__EXCERPTED TEXT__:

-.-.-

South Kensington-Chelsea

Understand

This district is defined as the southern part part of the Royal Borough of Kensington and Chelsea RBK & C. It includes the area south of the Royal Parks commonly known as High Street Kensington and South Kensington west to Earl's Court and Olympia and south to Sloane Square and Chelsea. Hyde Park and Kensington Gardens combine to form the largest green space in metropolitan London and provide a real oasis in the heart of this vast city.

South Kensington hosts four of London's largest and finest museums and is also home to the venerable Imperial College. High Street Kensington leads to a long line of shops and department stores, offering a less hectic version of Oxford Street as well very upmarket stores in Knightsbridge. Sloane Street connects Knightsbridge to Chelsea via Sloane Square and is lined with luxury brand boutiques.

Chelsea is a extensive riverside area of London that extends broadly from Sloane Square in the east to the World's End pub in the west and down to the River Thames. The King's Road marks the main thoroughfare of Chelsea.

The whole of the district contains some of the most expensive residential property in the world but is a little more downmarket towards its western edges.

-.-.-

__DATA PROVIDED__:
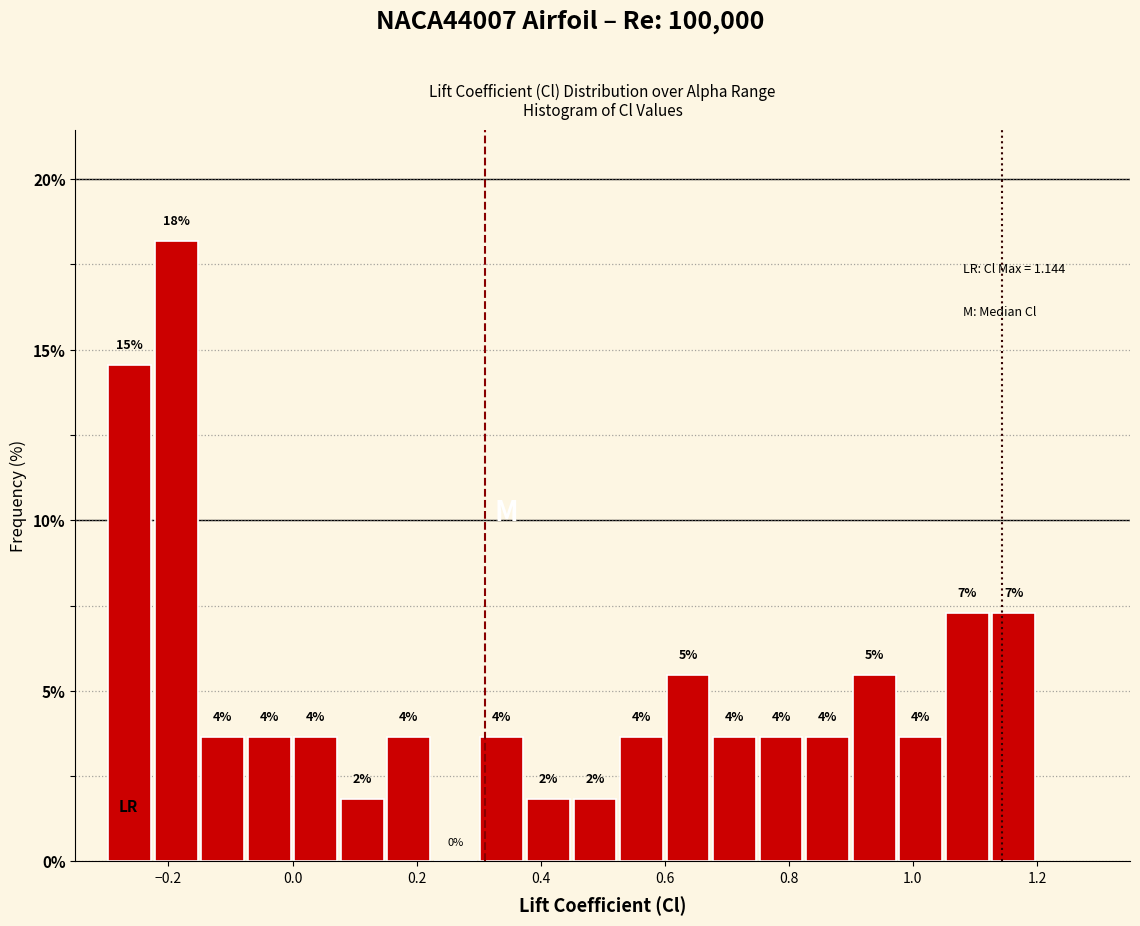

Around what value on the x-axis is the tallest bar? Give the approximate position of its centre, as read against the axis.

-0.18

-.-.-

__REQUIRED WORK__:
Please list every place name in the South Kensington-Chelsea text that contains the word "Street". The listing above has no part in this exercise.

__SOLVED EXERCISE__:
High Street Kensington
Oxford Street
Sloane Street